We may have to restrain men for the good of themselves and the good of society, but we do not punish. The restraint is punishment enough; we believe men are punished by their sins, not for them.
When men are sent to reform schools now, the endeavor and the hope is to give back to society a better man than we took.
Judge Lindsey sends boys to the reform school without officer or guard. The boys go of their own accord, carrying their own commitment papers. They pound on the gate demanding admittance in the name of the law. The boy believes that Judge Lindsey is his friend, and that the reason he is sent to the reform school is that he may reap a betterment which his full freedom cannot possibly offer. When he takes his commitment papers he is no longer at war with society and the keepers of the law. He believes that what is being done for him is done for the best, and so he goes to prison, which is really not a prison at the last, for it is a school where the lad is taught to economize both time and money and to make himself useful.

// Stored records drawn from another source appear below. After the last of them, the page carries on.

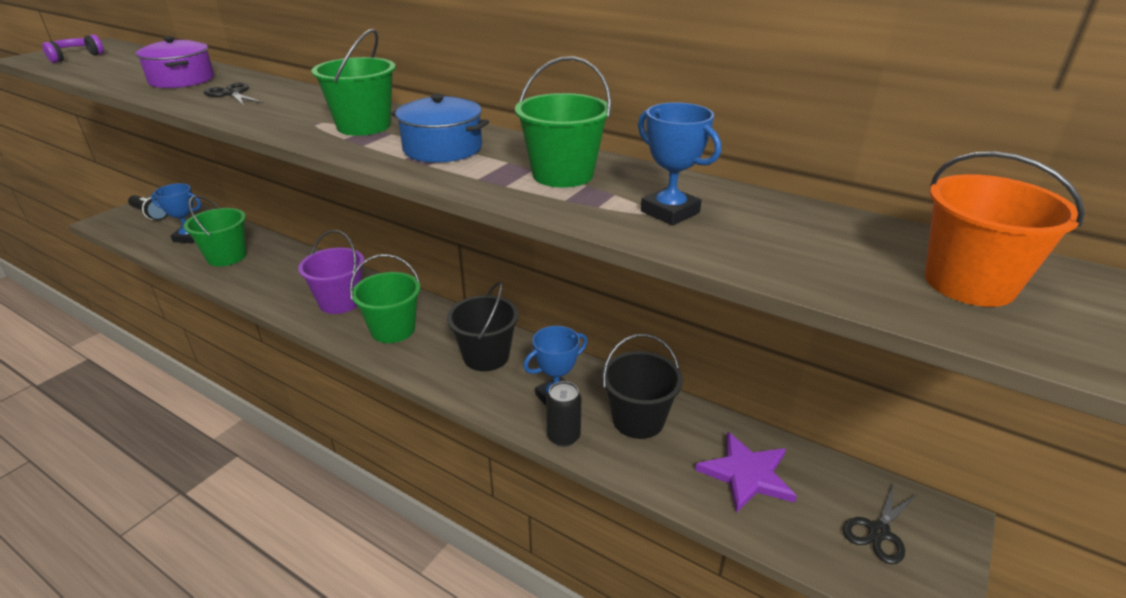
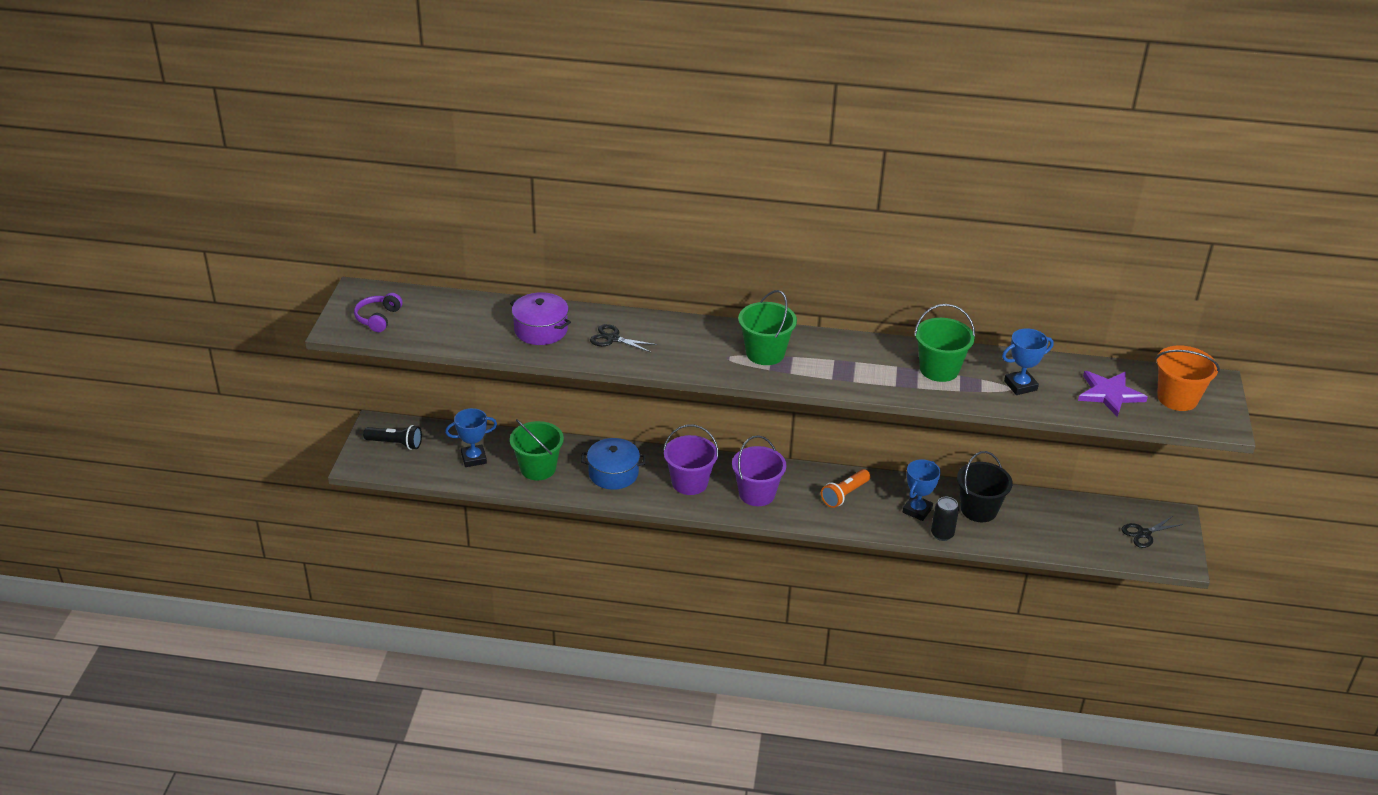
camera: 25 degrees left, 5 degrees up
green bucket [350,254,420,343] -> purple bucket [732,435,786,506]
blue pot [391,94,489,162] -> blue pot moved to [581,438,646,490]
black bucket [447,282,519,371] -> orange flashlight [821,469,870,508]
blue trophy [638,102,721,225] -> blue trophy turned 45 degrees counterclockwise [1002,328,1054,395]
purple star [695,431,797,513] -> purple star moved to [1078,371,1148,417]
black scissors [843,482,917,564] -> black scissors turned 45 degrees clockwise [1122,516,1183,548]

Other people work for us, and we must work for them. This is the supreme lesson that the boy learns. You can only help yourself by helping others.
Now here is a proposition: If a boy or a man takes his commitment papers, goes to prison alone and unattended, is it necessary that he should be there locked up, enclosed in a corral and be looked after by guards armed with death-dealing implements?
Superintendent Whittaker, of the institution at Jeffersonville, Indiana, says, "No." He believes that within ten years' time we will do away with the high wall, and will keep our loaded guns out of sight; to a great degree also we will take the bars from the windows of the prisons, just as we have taken them away from the windows of the hospitals for the insane.
At the reform school it may be necessary to have a guard-house for some years to come, but the high wall must go, just as we have sent the lock-step and the silent system and the striped suit of disgrace into the ragbag of time--lost in the memory of things that were.
Four men out of five in the reformatory at Jeffersonville need no coercion, they would not run away if the walls were razed and the doors left unlocked. One young man I saw there refused the offered parole--he wanted to stay until he learned his trade. He was not the only one with a like mental attitude.
The quality of men in the average prison is about the same as that of the men who are in the United States Army. The man who enlists is a prisoner; for him to run away is a very serious offense, and yet he is not locked up at night, nor is he surrounded by a high wall.
The George Junior Republic is simply a farm, unfenced and unpatroled, excepting by the boys who are in the Republic, and yet it is a penal institution. The prison of the future will not be unlike a young ladies' boarding school, where even yet the practice prevails of taking the inmates out all together, with a guard, and allowing no one to leave without a written permit.
As society changes, so changes the so-called criminal. In any event, I know this--that Max Nordau did not make out his case.
There is no criminal class.
Or for that matter we are all criminals. "I have in me the capacity for every crime," said Emerson.
The man or woman who goes wrong is a victim of unkind environment. Booker Washington says that when the negro has something that we want, or can perform a task that we want done, we waive the color line, and the race problem then ceases to be a problem. So it is with the Ex. Question. When the ex-convict is able to show that he is useful to the world, the world will cease to shun him. When Superintendent Whittaker graduates a man it is pretty good evidence that the man is able and willing to render a service to society.
The only places where the ex-convicts get the icy mitt are pink teas and prayer meetings. An ex-convict should work all day and then spend his evenings at the library, feeding his mind--then he is safe.